- WHAT YOU ARE ASKED TO DO
What is wanted is every line below from the one with "blue dumbbell [243,106,327,182]" up to and including the one with "camera: 15 degrees right, 15 degrees down", retyped exactly, pictures excluded, nothing else.

===== RECORDS SHOWN

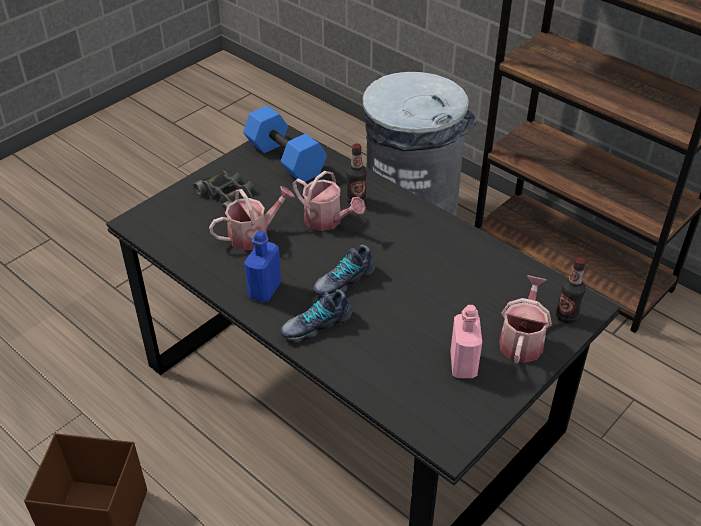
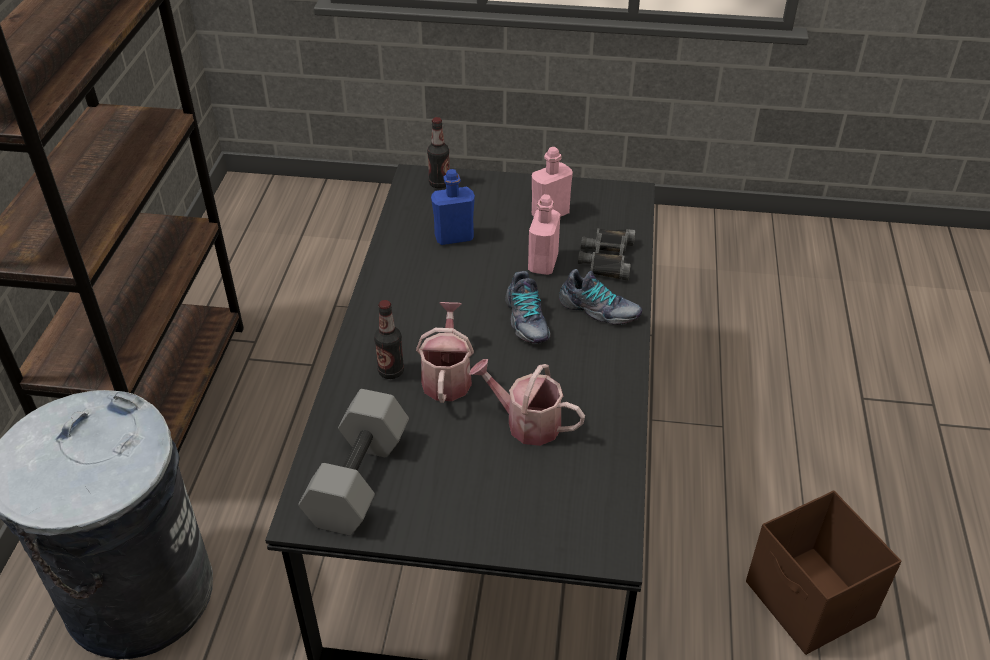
camera: 125 degrees left, 0 degrees up
black binoculars [193,171,255,213] -> black binoculars moved to [578,228,635,281]
blue dumbbell [243,106,327,182] -> grey dumbbell [298,389,409,536]
blue bottle [244,230,281,302] -> blue bottle moved to [431,169,475,245]
shoe [313,245,375,297] -> shoe turned 60 degrees clockwise [505,271,551,344]
watering can [499,275,552,363] -> none
none -> pink bottle [528,194,560,275]

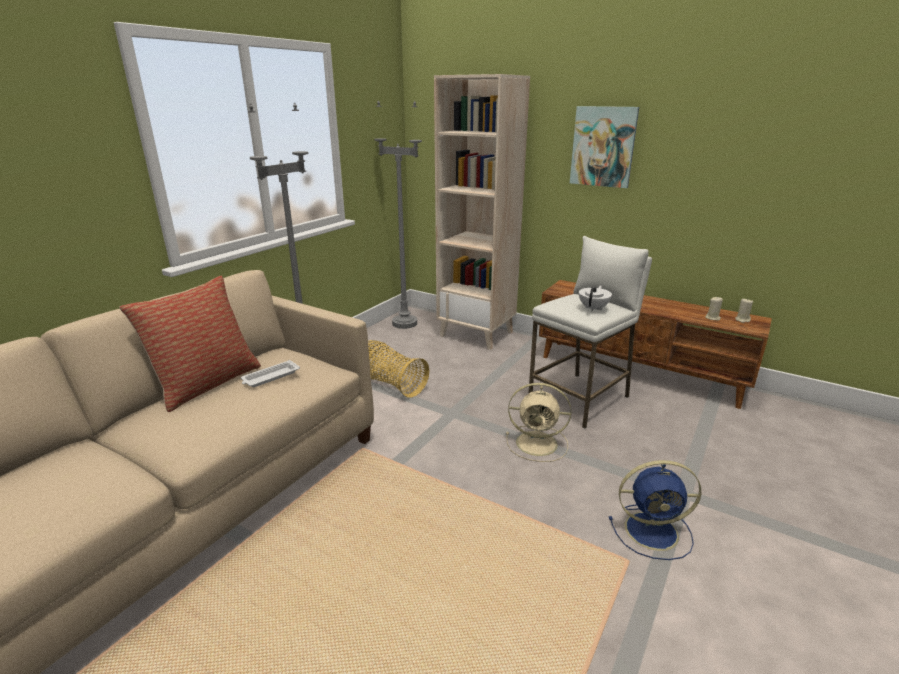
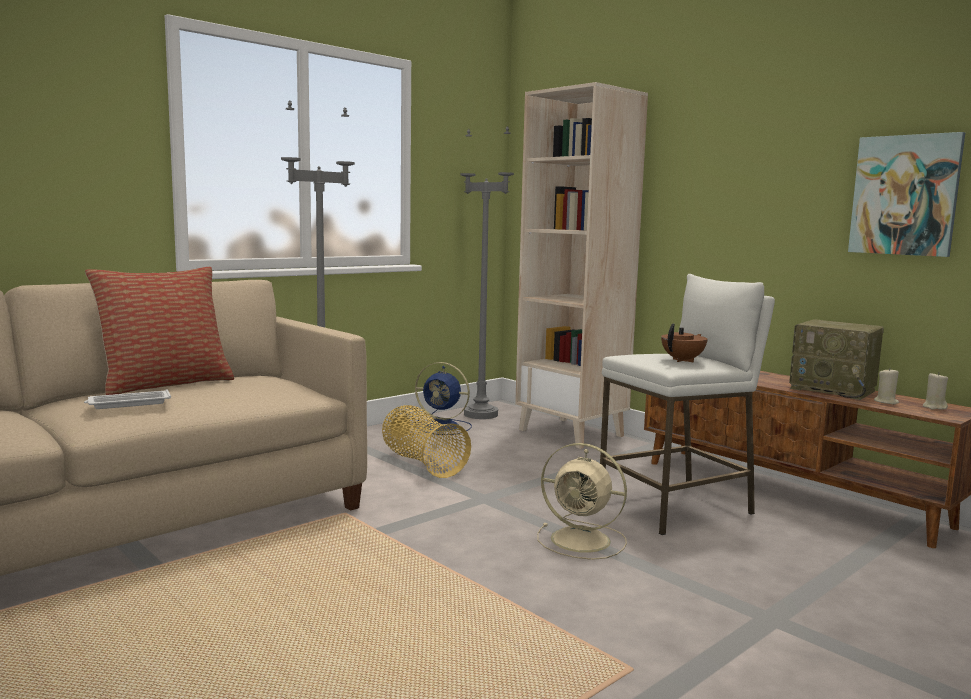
camera: 15 degrees right, 15 degrees down
white tray [241,360,300,387] -> white tray moved to [84,389,171,409]
picture [570,106,639,188] -> picture moved to [848,132,965,257]
white teapot [579,286,612,311] -> brown teapot [661,323,708,362]
blue fan [609,460,701,560] -> blue fan moved to [413,362,472,435]
none -> radio [789,319,884,400]

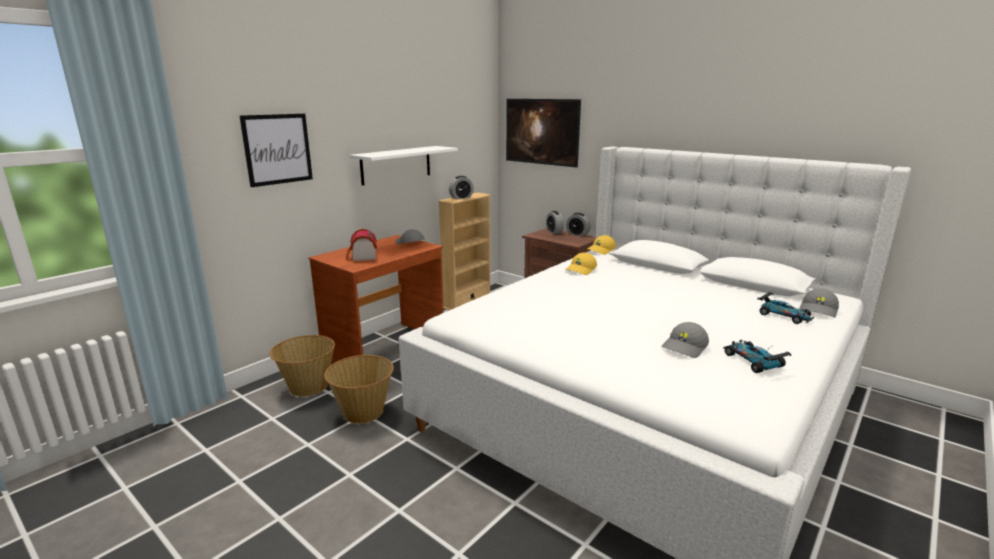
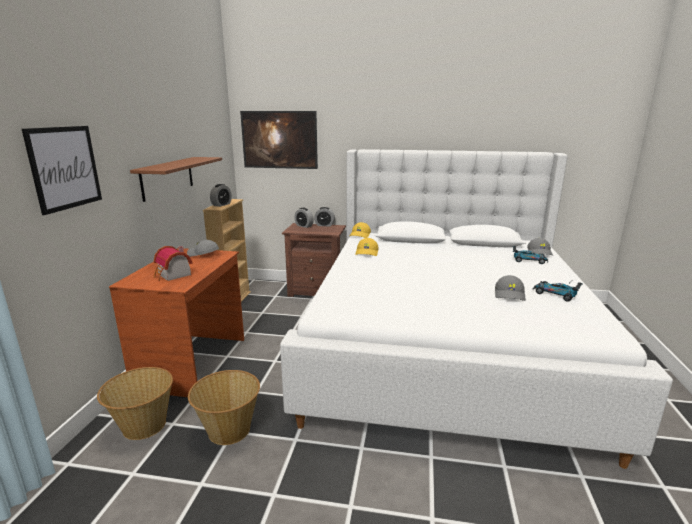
camera: 30 degrees left, 0 degrees up
white shelf [349,146,458,186] -> brown shelf [130,157,222,202]

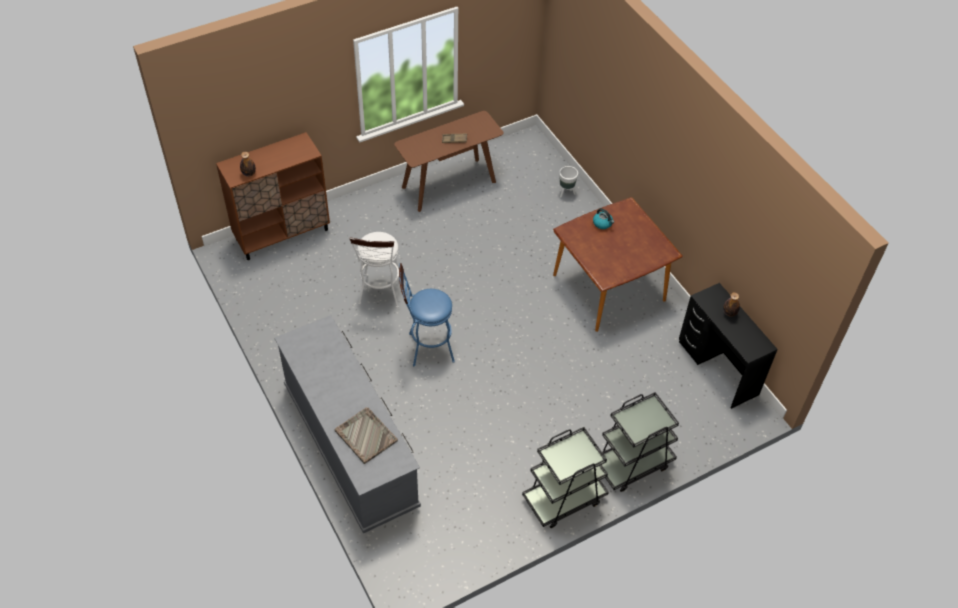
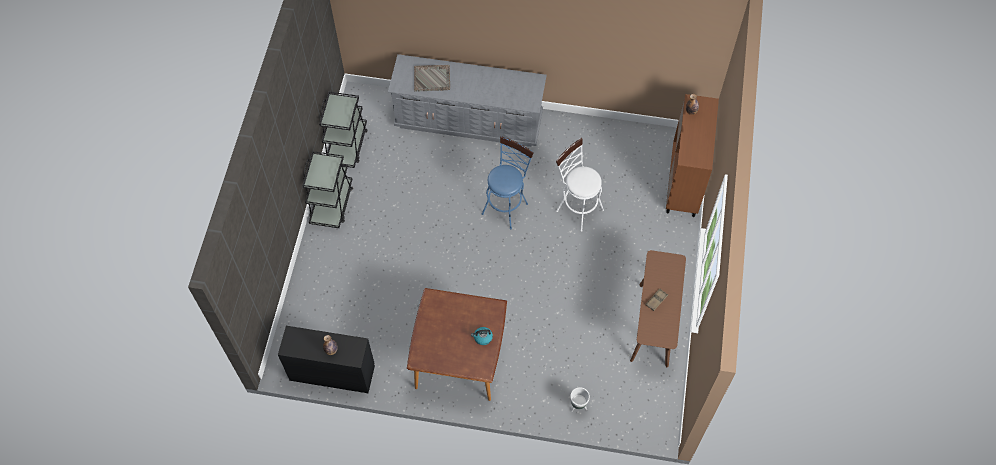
camera: 130 degrees right, 10 degrees up
black cart [602,392,679,492] -> black cart moved to [319,92,368,168]

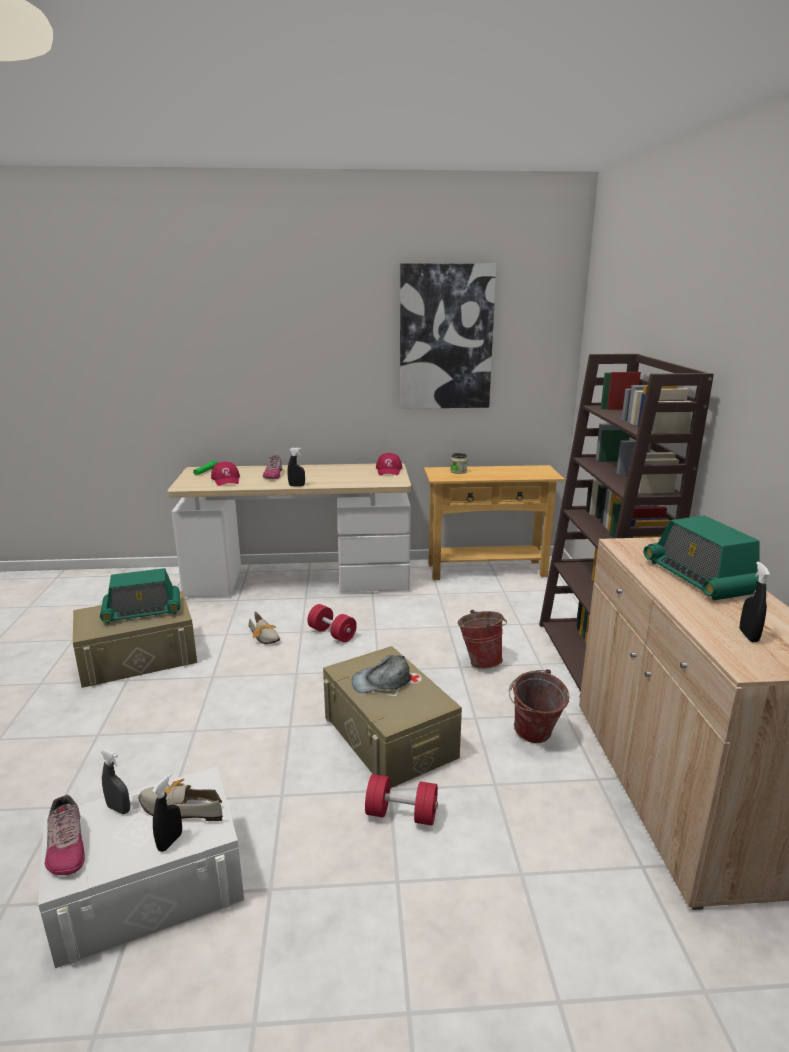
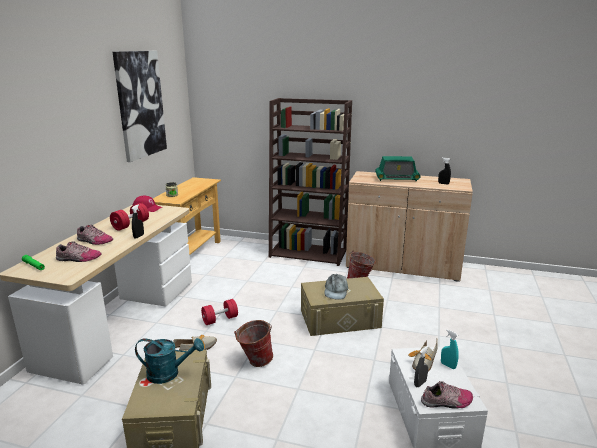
camera: 70 degrees left, 0 degrees up
radio [100,568,180,624] -> turquoise watering can [135,338,204,384]
black spray bottle [152,773,182,852] -> turquoise spray bottle [441,329,459,369]
red cap [211,462,240,486] -> shoe [56,241,102,262]
red dumbbell [365,774,438,826] -> red dumbbell moved to [110,203,149,231]
bucket [458,610,507,669] -> bucket moved to [234,320,273,367]

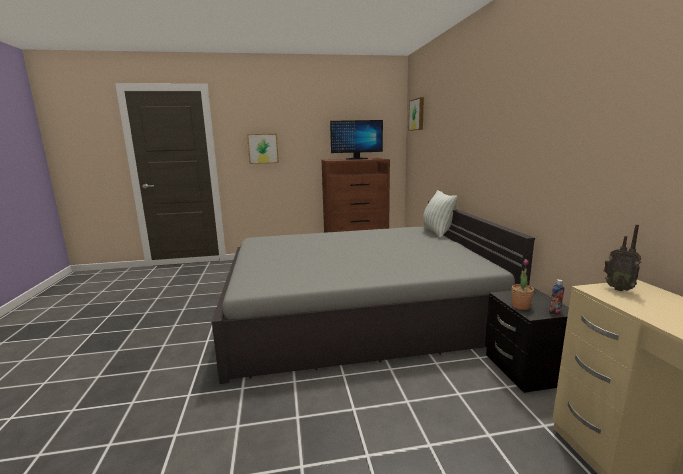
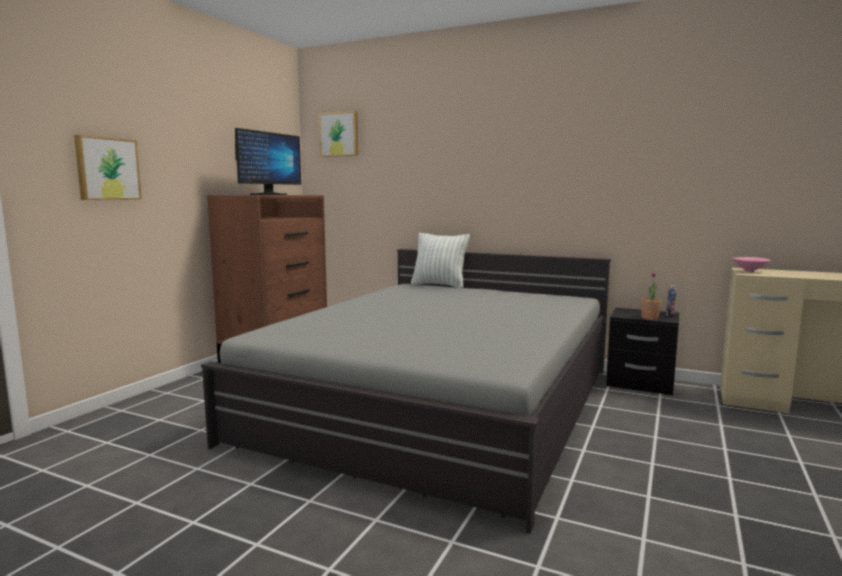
camera: 55 degrees left, 5 degrees down
radio [603,224,641,291] -> pink bowl [732,257,771,272]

==========

- TASK ANSWER
blue dumbbell [243,106,327,182] -> grey dumbbell [298,389,409,536]
blue bottle [244,230,281,302] -> blue bottle moved to [431,169,475,245]
shoe [313,245,375,297] -> shoe turned 60 degrees clockwise [505,271,551,344]
watering can [499,275,552,363] -> none
none -> pink bottle [528,194,560,275]

camera: 15 degrees right, 15 degrees down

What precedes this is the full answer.